Role of Blockchain in Simplifying Transactions

Microfinance in Agriculture Industry

Even though blockchain has a complex working system, it is designed to make transactions easier.

Whenever a transaction is initiated, all details pertaining to that transaction, such as the price, asset, ownership, etc., are first recorded and then verified to ensure complete security, transparency, and traceability.

Once it’s been verified, the payments are settled within seconds. A verified charge is recorded in any of the shared ledgers and also on every other copy of the ledger simultaneously. This keeps everything simple, transparent, and efficient for everyone in the entire agricultural supply chain. 

Blockchain Technology as a Trust Enabler between Smallholder Farmers and Buyers

Since everything in the blockchain environment is accessible by all parties, and no single person can fudge with the data as everything exists on a shared ledger, it boosts the confidence of everyone involved.

Blockchain can thus play a crucial role in increasing trust between smallholder farmers and buyers in the following ways: 

  • It can empower farmers to build long-term trustworthy relationships with a buyer who can offer higher prices while reducing transaction-related risks, which isn’t possible using traditional methods.
  • Future contracts can help farmers sell expected harvests while eliminating the risks of future price uncertainties by using social capital as collateral. 
  • It can help farmers establish MOM market linkages, which can provide them with a higher bargaining power that’s not possible with the current system in place. This will give them access to much bigger markets, sell at better prices, and get faster payouts. 
  • Farmers will have access to microfinance without resorting to loan sharks or banks and use that money for better yields that can help them get better rates, connecting them to the mainstream financial system without its associated financial risks. 

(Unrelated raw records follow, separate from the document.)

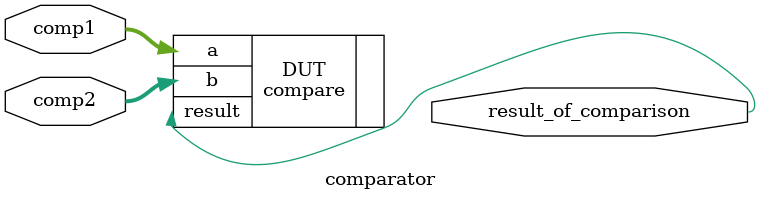
<source format=v>
`timescale 1ns / 1ps
module comparator(comp1, comp2, result_of_comparison);

parameter compare_width = 4;
input [compare_width:1]comp1, comp2;
output result_of_comparison;

compare #(.W(compare_width)) DUT(
    .a(comp1),
    .b(comp2),
    .result(result_of_comparison));
endmodule


</source>
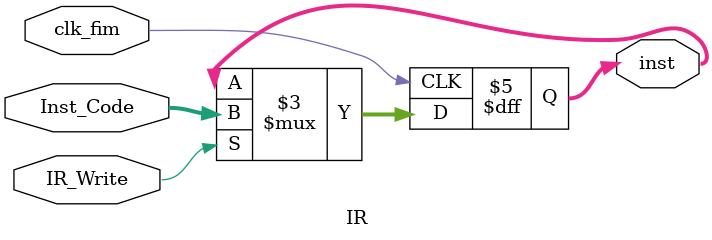
<source format=v>
`timescale 1ns / 1ps


module IR(Inst_Code,clk_fim,IR_Write,inst);
    input [31:0]Inst_Code;
    input clk_fim;
    input IR_Write;
    output reg [31:0]inst;
    always@(posedge clk_fim)
    begin
    if(IR_Write==1)
       inst<=Inst_Code;
    end
endmodule

</source>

Blockchain is a groundbreaking technology that is changing the very nature of how business transactions, microfinance, and payments are carried out across industries around the world.

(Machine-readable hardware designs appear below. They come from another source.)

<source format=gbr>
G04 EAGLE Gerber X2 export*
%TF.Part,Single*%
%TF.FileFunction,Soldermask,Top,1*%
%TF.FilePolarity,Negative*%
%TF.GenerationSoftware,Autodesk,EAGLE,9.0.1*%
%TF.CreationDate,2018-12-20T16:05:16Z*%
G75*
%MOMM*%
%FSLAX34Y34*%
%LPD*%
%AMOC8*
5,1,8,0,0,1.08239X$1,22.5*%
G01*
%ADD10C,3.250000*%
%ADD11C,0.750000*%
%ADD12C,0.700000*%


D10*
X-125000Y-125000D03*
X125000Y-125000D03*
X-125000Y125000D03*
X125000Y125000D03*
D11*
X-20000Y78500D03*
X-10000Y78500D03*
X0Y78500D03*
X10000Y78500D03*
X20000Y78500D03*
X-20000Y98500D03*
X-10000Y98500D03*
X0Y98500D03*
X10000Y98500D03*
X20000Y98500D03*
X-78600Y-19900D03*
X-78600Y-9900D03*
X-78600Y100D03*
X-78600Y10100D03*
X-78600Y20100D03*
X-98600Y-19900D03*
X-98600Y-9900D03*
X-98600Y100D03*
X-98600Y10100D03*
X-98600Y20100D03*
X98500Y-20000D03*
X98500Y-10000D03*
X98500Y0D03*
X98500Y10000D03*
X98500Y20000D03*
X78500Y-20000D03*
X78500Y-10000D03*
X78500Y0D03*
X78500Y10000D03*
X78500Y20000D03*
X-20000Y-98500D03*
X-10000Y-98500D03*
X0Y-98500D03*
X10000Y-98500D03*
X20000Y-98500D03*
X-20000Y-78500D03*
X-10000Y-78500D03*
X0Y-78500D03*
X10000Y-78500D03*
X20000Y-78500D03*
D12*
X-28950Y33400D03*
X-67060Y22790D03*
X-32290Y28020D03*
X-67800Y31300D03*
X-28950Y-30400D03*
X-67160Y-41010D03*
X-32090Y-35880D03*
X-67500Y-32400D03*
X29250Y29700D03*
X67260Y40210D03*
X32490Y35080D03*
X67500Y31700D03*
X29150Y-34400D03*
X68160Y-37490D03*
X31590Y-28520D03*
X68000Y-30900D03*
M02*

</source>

Even though the technology is still being tested and hasn’t gone mainstream yet in the Indian agriculture sector, it has a lot to gain once it’s deployed and fully operational.

Not only will it help manage payments better and provide regular and secure access to microfinance, but in doing so, it could usher in a whole new era in food production due to increased incomes, without payment delays and other issues currently plaguing the agricultural sector.